▸ Saved entries
Segment Open
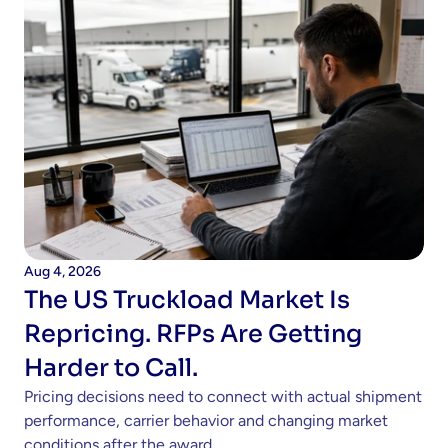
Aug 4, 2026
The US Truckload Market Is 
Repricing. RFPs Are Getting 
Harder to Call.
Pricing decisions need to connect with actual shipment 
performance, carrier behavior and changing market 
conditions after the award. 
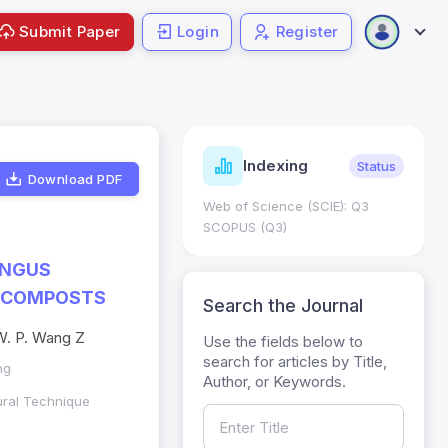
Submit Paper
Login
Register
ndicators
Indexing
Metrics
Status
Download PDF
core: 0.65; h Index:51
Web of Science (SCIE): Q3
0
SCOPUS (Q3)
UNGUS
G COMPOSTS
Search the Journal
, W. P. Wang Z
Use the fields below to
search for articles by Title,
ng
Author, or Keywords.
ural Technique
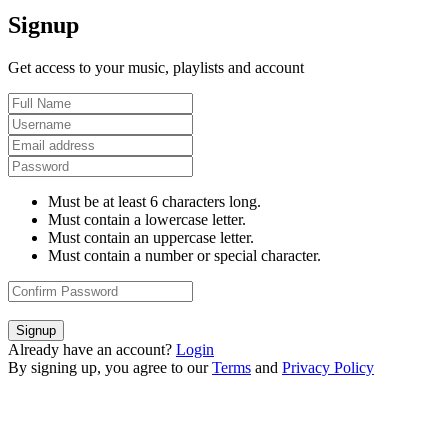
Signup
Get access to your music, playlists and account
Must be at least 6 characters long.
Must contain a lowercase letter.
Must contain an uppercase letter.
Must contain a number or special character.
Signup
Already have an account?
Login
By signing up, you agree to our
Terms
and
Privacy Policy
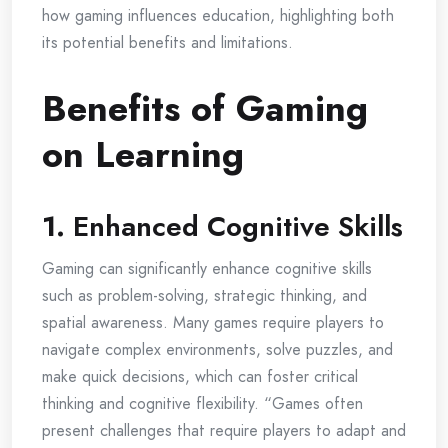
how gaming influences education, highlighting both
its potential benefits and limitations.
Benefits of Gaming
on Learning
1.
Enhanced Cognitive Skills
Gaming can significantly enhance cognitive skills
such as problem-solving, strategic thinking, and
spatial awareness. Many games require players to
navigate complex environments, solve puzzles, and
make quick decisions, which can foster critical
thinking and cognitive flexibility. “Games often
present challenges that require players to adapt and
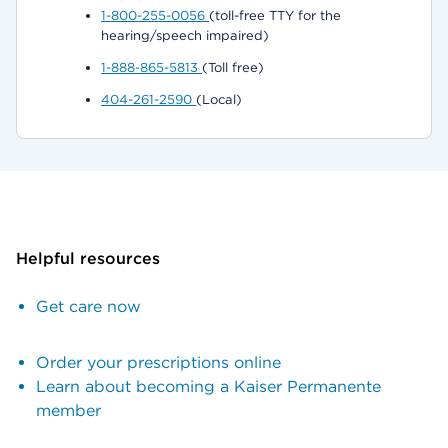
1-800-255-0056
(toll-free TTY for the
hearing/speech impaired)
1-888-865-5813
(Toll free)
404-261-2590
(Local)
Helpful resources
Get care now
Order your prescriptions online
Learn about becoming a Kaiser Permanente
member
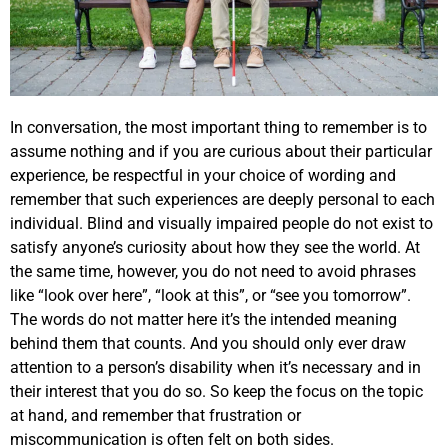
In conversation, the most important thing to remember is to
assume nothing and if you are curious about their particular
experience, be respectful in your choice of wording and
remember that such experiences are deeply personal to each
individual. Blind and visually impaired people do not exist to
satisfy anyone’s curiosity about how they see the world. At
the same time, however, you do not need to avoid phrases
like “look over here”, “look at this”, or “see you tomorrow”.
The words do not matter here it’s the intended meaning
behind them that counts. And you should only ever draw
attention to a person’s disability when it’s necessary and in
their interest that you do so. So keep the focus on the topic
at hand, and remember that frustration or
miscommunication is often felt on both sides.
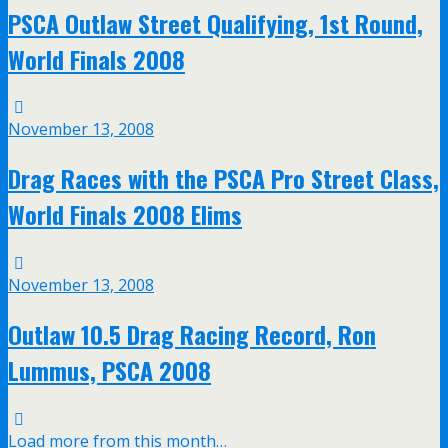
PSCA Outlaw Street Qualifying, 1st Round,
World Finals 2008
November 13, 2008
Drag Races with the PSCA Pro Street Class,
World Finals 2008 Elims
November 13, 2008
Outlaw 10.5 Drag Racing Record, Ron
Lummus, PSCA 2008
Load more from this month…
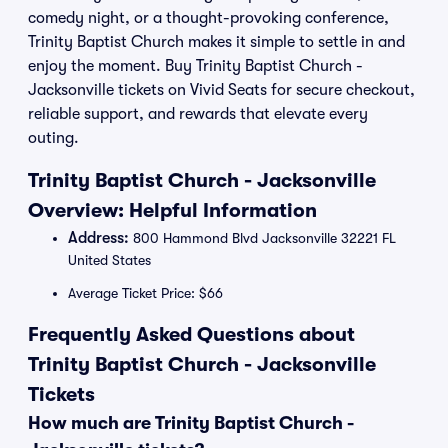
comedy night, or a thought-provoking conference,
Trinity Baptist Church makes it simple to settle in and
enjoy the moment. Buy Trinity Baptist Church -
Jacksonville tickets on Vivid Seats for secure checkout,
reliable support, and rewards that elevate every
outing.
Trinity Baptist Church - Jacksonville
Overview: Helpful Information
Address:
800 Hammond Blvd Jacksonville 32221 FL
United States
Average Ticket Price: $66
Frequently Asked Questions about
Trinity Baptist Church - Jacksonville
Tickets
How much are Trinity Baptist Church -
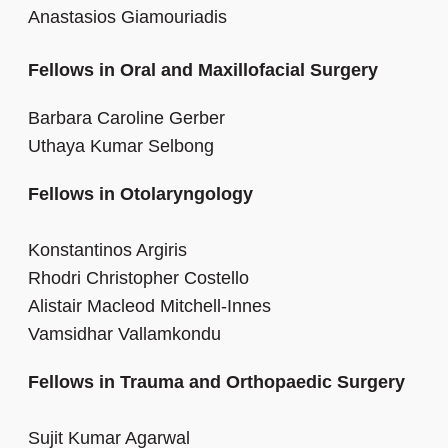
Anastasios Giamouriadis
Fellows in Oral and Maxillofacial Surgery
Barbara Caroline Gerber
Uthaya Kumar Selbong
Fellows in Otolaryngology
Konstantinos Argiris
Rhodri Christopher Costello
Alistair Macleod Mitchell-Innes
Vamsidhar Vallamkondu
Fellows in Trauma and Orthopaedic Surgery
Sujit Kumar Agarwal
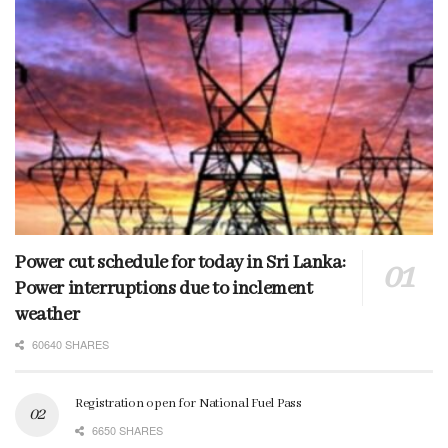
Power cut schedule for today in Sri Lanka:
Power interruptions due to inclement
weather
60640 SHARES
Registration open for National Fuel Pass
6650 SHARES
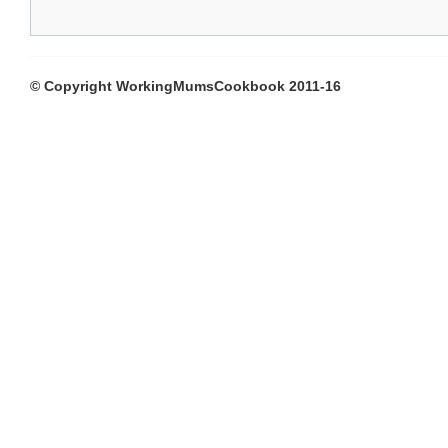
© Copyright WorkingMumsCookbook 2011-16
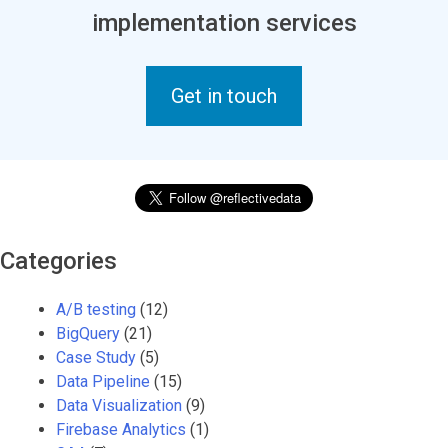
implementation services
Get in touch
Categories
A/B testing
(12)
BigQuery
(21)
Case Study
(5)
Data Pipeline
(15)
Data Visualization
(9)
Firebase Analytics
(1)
Segment Closed
▸ WHAT TO PRODUCE
Express every line of text in the records above as a Markdown table with the columns Row and Line, numbering the rows in order and skipping blank lines. Leave the pictures out.

▸ OUTPUT
| Row | Line |
|---|---|
| 1 | Aug 4, 2026 |
| 2 | The US Truckload Market Is  |
| 3 | Repricing. RFPs Are Getting  |
| 4 | Harder to Call. |
| 5 | Pricing decisions need to connect with actual shipment  |
| 6 | performance, carrier behavior and changing market  |
| 7 | conditions after the award.  |
| 8 | Submit Paper |
| 9 | Login |
| 10 | Register |
| 11 | ndicators |
| 12 | Indexing |
| 13 | Metrics |
| 14 | Status |
| 15 | Download PDF |
| 16 | core: 0.65; h Index:51 |
| 17 | Web of Science (SCIE): Q3 |
| 18 | 0 |
| 19 | SCOPUS (Q3) |
| 20 | UNGUS |
| 21 | G COMPOSTS |
| 22 | Search the Journal |
| 23 | , W. P. Wang Z |
| 24 | Use the fields below to |
| 25 | search for articles by Title, |
| 26 | ng |
| 27 | Author, or Keywords. |
| 28 | ural Technique |
| 29 | Signup |
| 30 | Get access to your music, playlists and account |
| 31 | Must be at least 6 characters long. |
| 32 | Must contain a lowercase letter. |
| 33 | Must contain an uppercase letter. |
| 34 | Must contain a number or special character. |
| 35 | Signup |
| 36 | Already have an account? |
| 37 | Login |
| 38 | By signing up, you agree to our |
| 39 | Terms |
| 40 | and |
| 41 | Privacy Policy |
| 42 | how gaming influences education, highlighting both |
| 43 | its potential benefits and limitations. |
| 44 | Benefits of Gaming |
| 45 | on Learning |
| 46 | 1. |
| 47 | Enhanced Cognitive Skills |
| 48 | Gaming can significantly enhance cognitive skills |
| 49 | such as problem-solving, strategic thinking, and |
| 50 | spatial awareness. Many games require players to |
| 51 | navigate complex environments, solve puzzles, and |
| 52 | make quick decisions, which can foster critical |
| 53 | thinking and cognitive flexibility. “Games often |
| 54 | present challenges that require players to adapt and |
| 55 | 1-800-255-0056 |
| 56 | (toll-free TTY for the |
| 57 | hearing/speech impaired) |
| 58 | 1-888-865-5813 |
| 59 | (Toll free) |
| 60 | 404-261-2590 |
| 61 | (Local) |
| 62 | Helpful resources |
| 63 | Get care now |
| 64 | Order your prescriptions online |
| 65 | Learn about becoming a Kaiser Permanente |
| 66 | member |
| 67 | In conversation, the most important thing to remember is to |
| 68 | assume nothing and if you are curious about their particular |
| 69 | experience, be respectful in your choice of wording and |
| 70 | remember that such experiences are deeply personal to each |
| 71 | individual. Blind and visually impaired people do not exist to |
| 72 | satisfy anyone’s curiosity about how they see the world. At |
| 73 | the same time, however, you do not need to avoid phrases |
| 74 | like “look over here”, “look at this”, or “see you tomorrow”. |
| 75 | The words do not matter here it’s the intended meaning |
| 76 | behind them that counts. And you should only ever draw |
| 77 | attention to a person’s disability when it’s necessary and in |
| 78 | their interest that you do so. So keep the focus on the topic |
| 79 | at hand, and remember that frustration or |
| 80 | miscommunication is often felt on both sides. |
| 81 | PSCA Outlaw Street Qualifying, 1st Round, |
| 82 | World Finals 2008 |
| 83 | November 13, 2008 |
| 84 | Drag Races with the PSCA Pro Street Class, |
| 85 | World Finals 2008 Elims |
| 86 | November 13, 2008 |
| 87 | Outlaw 10.5 Drag Racing Record, Ron |
| 88 | Lummus, PSCA 2008 |
| 89 | Load more from this month… |
| 90 | comedy night, or a thought-provoking conference, |
| 91 | Trinity Baptist Church makes it simple to settle in and |
| 92 | enjoy the moment. Buy Trinity Baptist Church - |
| 93 | Jacksonville tickets on Vivid Seats for secure checkout, |
| 94 | reliable support, and rewards that elevate every |
| 95 | outing. |
| 96 | Trinity Baptist Church - Jacksonville |
| 97 | Overview: Helpful Information |
| 98 | Address: |
| 99 | 800 Hammond Blvd Jacksonville 32221 FL |
| 100 | United States |
| 101 | Average Ticket Price: $66 |
| 102 | Frequently Asked Questions about |
| 103 | Trinity Baptist Church - Jacksonville |
| 104 | Tickets |
| 105 | How much are Trinity Baptist Church - |
| 106 | Anastasios Giamouriadis |
| 107 | Fellows in Oral and Maxillofacial Surgery |
| 108 | Barbara Caroline Gerber |
| 109 | Uthaya Kumar Selbong |
| 110 | Fellows in Otolaryngology |
| 111 | Konstantinos Argiris |
| 112 | Rhodri Christopher Costello |
| 113 | Alistair Macleod Mitchell-Innes |
| 114 | Vamsidhar Vallamkondu |
| 115 | Fellows in Trauma and Orthopaedic Surgery |
| 116 | Sujit Kumar Agarwal |
| 117 | Power cut schedule for today in Sri Lanka: |
| 118 | Power interruptions due to inclement |
| 119 | weather |
| 120 | 60640 SHARES |
| 121 | Registration open for National Fuel Pass |
| 122 | 6650 SHARES |
| 123 | © Copyright WorkingMumsCookbook 2011-16 |
| 124 | implementation services |
| 125 | Get in touch |
| 126 | Categories |
| 127 | A/B testing |
| 128 | (12) |
| 129 | BigQuery |
| 130 | (21) |
| 131 | Case Study |
| 132 | (5) |
| 133 | Data Pipeline |
| 134 | (15) |
| 135 | Data Visualization |
| 136 | (9) |
| 137 | Firebase Analytics |
| 138 | (1) |